++++ EXERCISE PASSAGE

An eloquent, thought-provoking "Day"

Jan. 6, 2014, 11:12 a.m. | By Zoe Johnson | 10 years, 4 months ago

Levithan challenges assumptions and prejudices in unique novel

It's a testament to David Levithan's writing ability that the premise of "Every Day" is not the best thing about it. With A, the genderless, precocious protagonist, as guide and narrator, Levithan asks deep, provocative questions about the nature of self while maintaining the bluntly emotional voice of a teenager trying to find their place in the world. The combination of beautiful writing, a fascinating premise and a realistic (as realistic as possible, anyway) plotline is the foundation of this extraordinary book.

Levithan's 'Every Day' challenges social norms and the power of love. Photo courtesy of Twicsy.

An explanation is in order. Every day, A wakes up in the body of a different person and lives their life for a day. A has always lived like this and has never had a body of their own (hence the gender-neutral pronouns—A identifies as neither male nor female). A has made peace with this, even made rules: Do not get attached. Do not get noticed. Do not interfere. Those rules serve A well until the day A wakes up in the body of Justin and meets Justin's girlfriend, Rhiannon. After that, A resolves to discover if it's possible for someone who like A to be with a loved one, day in and day out.

++++++++
++++ DATA SEGMENT

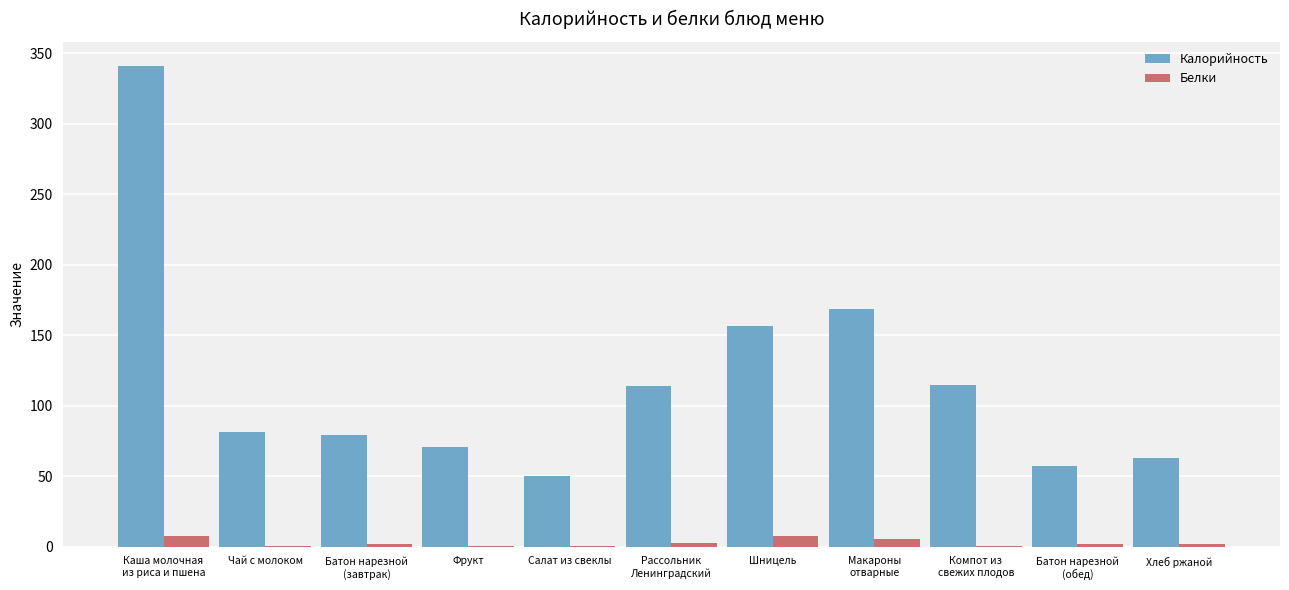

Which series changed the most between Рассольник
Ленинградский and Макароны
отварные?

Калорийность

++++++++

WORK ITEM
Resume the review of Levithan's "Every Day" after its last sentence. The material comes from a different source than the text.

OUTPUT FOR THIS EXERCISE
It's a complicated premise and one that requires a certain amount of mental adjustment. However, after the initial confusion, "Every Day" is an easy read: it's just too interesting to put down. At the core, the book is a love story that poses important questions about the power of love and what obstacles are realistically surmountable. A and Rhiannon are in love and very much so, but that doesn't change the situation they face. Levithan's writing, alternatively poetic and frank, helps illustrate the simultaneous forces of intense love and basic reality.

A's experiences also provide valuable insight into the lives of very different people. For a day, A lives as a person with depression and drug addiction, extreme weight issues and mental trauma. One day, A is an exceptionally beautiful girl; another day, A is gender-atypical. In addition to being a love story, "Every Day" is about the assumptions, stereotypes, prejudices and truths built into us all. The descriptions of diverse peoples' lives are intriguing and encourage sympathy for and acceptance of all people, regardless of shape, size, color, identity or struggles.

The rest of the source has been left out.